=== Record extracts ===
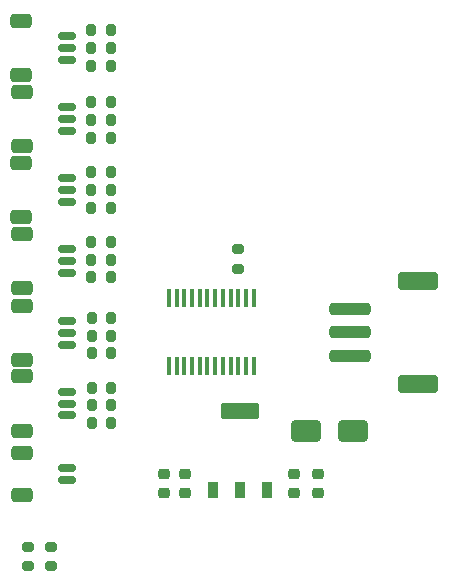
<source format=gbr>
%TF.GenerationSoftware,KiCad,Pcbnew,8.0.7*%
%TF.CreationDate,2024-12-30T07:44:03-08:00*%
%TF.ProjectId,motion-play-v3,6d6f7469-6f6e-42d7-906c-61792d76332e,rev?*%
%TF.SameCoordinates,Original*%
%TF.FileFunction,Paste,Top*%
%TF.FilePolarity,Positive*%
%FSLAX46Y46*%
G04 Gerber Fmt 4.6, Leading zero omitted, Abs format (unit mm)*
G04 Created by KiCad (PCBNEW 8.0.7) date 2024-12-30 07:44:03*
%MOMM*%
%LPD*%
G01*
G04 APERTURE LIST*
G04 Aperture macros list*
%AMRoundRect*
0 Rectangle with rounded corners*
0 $1 Rounding radius*
0 $2 $3 $4 $5 $6 $7 $8 $9 X,Y pos of 4 corners*
0 Add a 4 corners polygon primitive as box body*
4,1,4,$2,$3,$4,$5,$6,$7,$8,$9,$2,$3,0*
0 Add four circle primitives for the rounded corners*
1,1,$1+$1,$2,$3*
1,1,$1+$1,$4,$5*
1,1,$1+$1,$6,$7*
1,1,$1+$1,$8,$9*
0 Add four rect primitives between the rounded corners*
20,1,$1+$1,$2,$3,$4,$5,0*
20,1,$1+$1,$4,$5,$6,$7,0*
20,1,$1+$1,$6,$7,$8,$9,0*
20,1,$1+$1,$8,$9,$2,$3,0*%
G04 Aperture macros list end*
%ADD10RoundRect,0.250000X-0.650000X0.350000X-0.650000X-0.350000X0.650000X-0.350000X0.650000X0.350000X0*%
%ADD11RoundRect,0.150000X-0.625000X0.150000X-0.625000X-0.150000X0.625000X-0.150000X0.625000X0.150000X0*%
%ADD12RoundRect,0.200000X-0.200000X-0.275000X0.200000X-0.275000X0.200000X0.275000X-0.200000X0.275000X0*%
%ADD13RoundRect,0.200000X0.275000X-0.200000X0.275000X0.200000X-0.275000X0.200000X-0.275000X-0.200000X0*%
%ADD14RoundRect,0.069750X0.395250X-0.585250X0.395250X0.585250X-0.395250X0.585250X-0.395250X-0.585250X0*%
%ADD15RoundRect,0.098250X1.521750X-0.556750X1.521750X0.556750X-1.521750X0.556750X-1.521750X-0.556750X0*%
%ADD16RoundRect,0.200000X0.200000X0.275000X-0.200000X0.275000X-0.200000X-0.275000X0.200000X-0.275000X0*%
%ADD17RoundRect,0.225000X0.250000X-0.225000X0.250000X0.225000X-0.250000X0.225000X-0.250000X-0.225000X0*%
%ADD18RoundRect,0.225000X-0.250000X0.225000X-0.250000X-0.225000X0.250000X-0.225000X0.250000X0.225000X0*%
%ADD19RoundRect,0.051250X-0.153750X0.733750X-0.153750X-0.733750X0.153750X-0.733750X0.153750X0.733750X0*%
%ADD20RoundRect,0.250000X1.000000X0.650000X-1.000000X0.650000X-1.000000X-0.650000X1.000000X-0.650000X0*%
%ADD21RoundRect,0.250000X1.500000X-0.250000X1.500000X0.250000X-1.500000X0.250000X-1.500000X-0.250000X0*%
%ADD22RoundRect,0.250001X1.449999X-0.499999X1.449999X0.499999X-1.449999X0.499999X-1.449999X-0.499999X0*%
G04 APERTURE END LIST*
D10*
%TO.C,J5*%
X136437500Y-72450000D03*
X136437500Y-67850000D03*
D11*
X140312500Y-71150000D03*
X140312500Y-70150000D03*
X140312500Y-69150000D03*
%TD*%
%TO.C,J10*%
X140312500Y-99700000D03*
X140312500Y-100700000D03*
D10*
X136437500Y-98400000D03*
X136437500Y-102000000D03*
%TD*%
%TO.C,J4*%
X136412500Y-66450000D03*
X136412500Y-61850000D03*
D11*
X140287500Y-65150000D03*
X140287500Y-64150000D03*
X140287500Y-63150000D03*
%TD*%
D12*
%TO.C,R15*%
X142350000Y-76150000D03*
X144000000Y-76150000D03*
%TD*%
D13*
%TO.C,R2*%
X137000000Y-108025000D03*
X137000000Y-106375000D03*
%TD*%
D14*
%TO.C,U4*%
X152607500Y-101582500D03*
X154897500Y-101582500D03*
X157187500Y-101582500D03*
D15*
X154897500Y-94892500D03*
%TD*%
D16*
%TO.C,R9*%
X144025000Y-95900000D03*
X142375000Y-95900000D03*
%TD*%
D12*
%TO.C,R11*%
X142325000Y-64150000D03*
X143975000Y-64150000D03*
%TD*%
D11*
%TO.C,J9*%
X140312500Y-93250000D03*
X140312500Y-94250000D03*
X140312500Y-95250000D03*
D10*
X136437500Y-91950000D03*
X136437500Y-96550000D03*
%TD*%
%TO.C,J7*%
X136437500Y-84450000D03*
X136437500Y-79850000D03*
D11*
X140312500Y-83150000D03*
X140312500Y-82150000D03*
X140312500Y-81150000D03*
%TD*%
D16*
%TO.C,R8*%
X142375000Y-90000000D03*
X144025000Y-90000000D03*
%TD*%
D12*
%TO.C,R18*%
X144025000Y-87000000D03*
X142375000Y-87000000D03*
%TD*%
D17*
%TO.C,C3*%
X161497500Y-100225000D03*
X161497500Y-101775000D03*
%TD*%
D10*
%TO.C,J8*%
X136437500Y-90550000D03*
X136437500Y-85950000D03*
D11*
X140312500Y-89250000D03*
X140312500Y-88250000D03*
X140312500Y-87250000D03*
%TD*%
D17*
%TO.C,C4*%
X150297500Y-101775000D03*
X150297500Y-100225000D03*
%TD*%
D16*
%TO.C,R3*%
X143975000Y-65650000D03*
X142325000Y-65650000D03*
%TD*%
D13*
%TO.C,R6*%
X154800000Y-82825000D03*
X154800000Y-81175000D03*
%TD*%
D16*
%TO.C,R4*%
X144000000Y-71750000D03*
X142350000Y-71750000D03*
%TD*%
%TO.C,R7*%
X142350000Y-83550000D03*
X144000000Y-83550000D03*
%TD*%
D12*
%TO.C,R16*%
X144000000Y-80550000D03*
X142350000Y-80550000D03*
%TD*%
%TO.C,R13*%
X142350000Y-70250000D03*
X144000000Y-70250000D03*
%TD*%
%TO.C,R10*%
X142325000Y-62650000D03*
X143975000Y-62650000D03*
%TD*%
D18*
%TO.C,C1*%
X159497500Y-101775000D03*
X159497500Y-100225000D03*
%TD*%
D12*
%TO.C,R14*%
X142350000Y-74650000D03*
X144000000Y-74650000D03*
%TD*%
%TO.C,R20*%
X144025000Y-92900000D03*
X142375000Y-92900000D03*
%TD*%
D19*
%TO.C,U3*%
X156075000Y-91025000D03*
X155425000Y-91025000D03*
X154775000Y-91025000D03*
X154125000Y-91025000D03*
X153475000Y-91025000D03*
X152825000Y-91025000D03*
X152175000Y-91025000D03*
X151525000Y-91025000D03*
X150875000Y-91025000D03*
X150225000Y-91025000D03*
X149575000Y-91025000D03*
X148925000Y-91025000D03*
X148925000Y-85285000D03*
X149575000Y-85285000D03*
X150225000Y-85285000D03*
X150875000Y-85285000D03*
X151525000Y-85285000D03*
X152175000Y-85285000D03*
X152825000Y-85285000D03*
X153475000Y-85285000D03*
X154125000Y-85285000D03*
X154775000Y-85285000D03*
X155425000Y-85285000D03*
X156075000Y-85285000D03*
%TD*%
D10*
%TO.C,J6*%
X136412500Y-78450000D03*
X136412500Y-73850000D03*
D11*
X140287500Y-77150000D03*
X140287500Y-76150000D03*
X140287500Y-75150000D03*
%TD*%
D12*
%TO.C,R19*%
X144025000Y-88500000D03*
X142375000Y-88500000D03*
%TD*%
D13*
%TO.C,R1*%
X138900000Y-108025000D03*
X138900000Y-106375000D03*
%TD*%
D12*
%TO.C,R12*%
X142350000Y-68750000D03*
X144000000Y-68750000D03*
%TD*%
D17*
%TO.C,C2*%
X148497500Y-100225000D03*
X148497500Y-101775000D03*
%TD*%
D12*
%TO.C,R21*%
X142375000Y-94400000D03*
X144025000Y-94400000D03*
%TD*%
D20*
%TO.C,D1*%
X160497500Y-96600000D03*
X164497500Y-96600000D03*
%TD*%
D21*
%TO.C,J3*%
X164247500Y-90200000D03*
X164247500Y-88200000D03*
X164247500Y-86200000D03*
D22*
X169997500Y-92550000D03*
X169997500Y-83850000D03*
%TD*%
D12*
%TO.C,R17*%
X144000000Y-82050000D03*
X142350000Y-82050000D03*
%TD*%
D16*
%TO.C,R5*%
X144000000Y-77650000D03*
X142350000Y-77650000D03*
%TD*%
M02*

</source>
===
After locating the line with "X136412500Y-73850000D03*", please repeat it and every line after it exactly, through the end of the data above.

▶ [Solution]:
X136412500Y-73850000D03*
D11*
X140287500Y-77150000D03*
X140287500Y-76150000D03*
X140287500Y-75150000D03*
%TD*%
D12*
%TO.C,R19*%
X144025000Y-88500000D03*
X142375000Y-88500000D03*
%TD*%
D13*
%TO.C,R1*%
X138900000Y-108025000D03*
X138900000Y-106375000D03*
%TD*%
D12*
%TO.C,R12*%
X142350000Y-68750000D03*
X144000000Y-68750000D03*
%TD*%
D17*
%TO.C,C2*%
X148497500Y-100225000D03*
X148497500Y-101775000D03*
%TD*%
D12*
%TO.C,R21*%
X142375000Y-94400000D03*
X144025000Y-94400000D03*
%TD*%
D20*
%TO.C,D1*%
X160497500Y-96600000D03*
X164497500Y-96600000D03*
%TD*%
D21*
%TO.C,J3*%
X164247500Y-90200000D03*
X164247500Y-88200000D03*
X164247500Y-86200000D03*
D22*
X169997500Y-92550000D03*
X169997500Y-83850000D03*
%TD*%
D12*
%TO.C,R17*%
X144000000Y-82050000D03*
X142350000Y-82050000D03*
%TD*%
D16*
%TO.C,R5*%
X144000000Y-77650000D03*
X142350000Y-77650000D03*
%TD*%
M02*

</source>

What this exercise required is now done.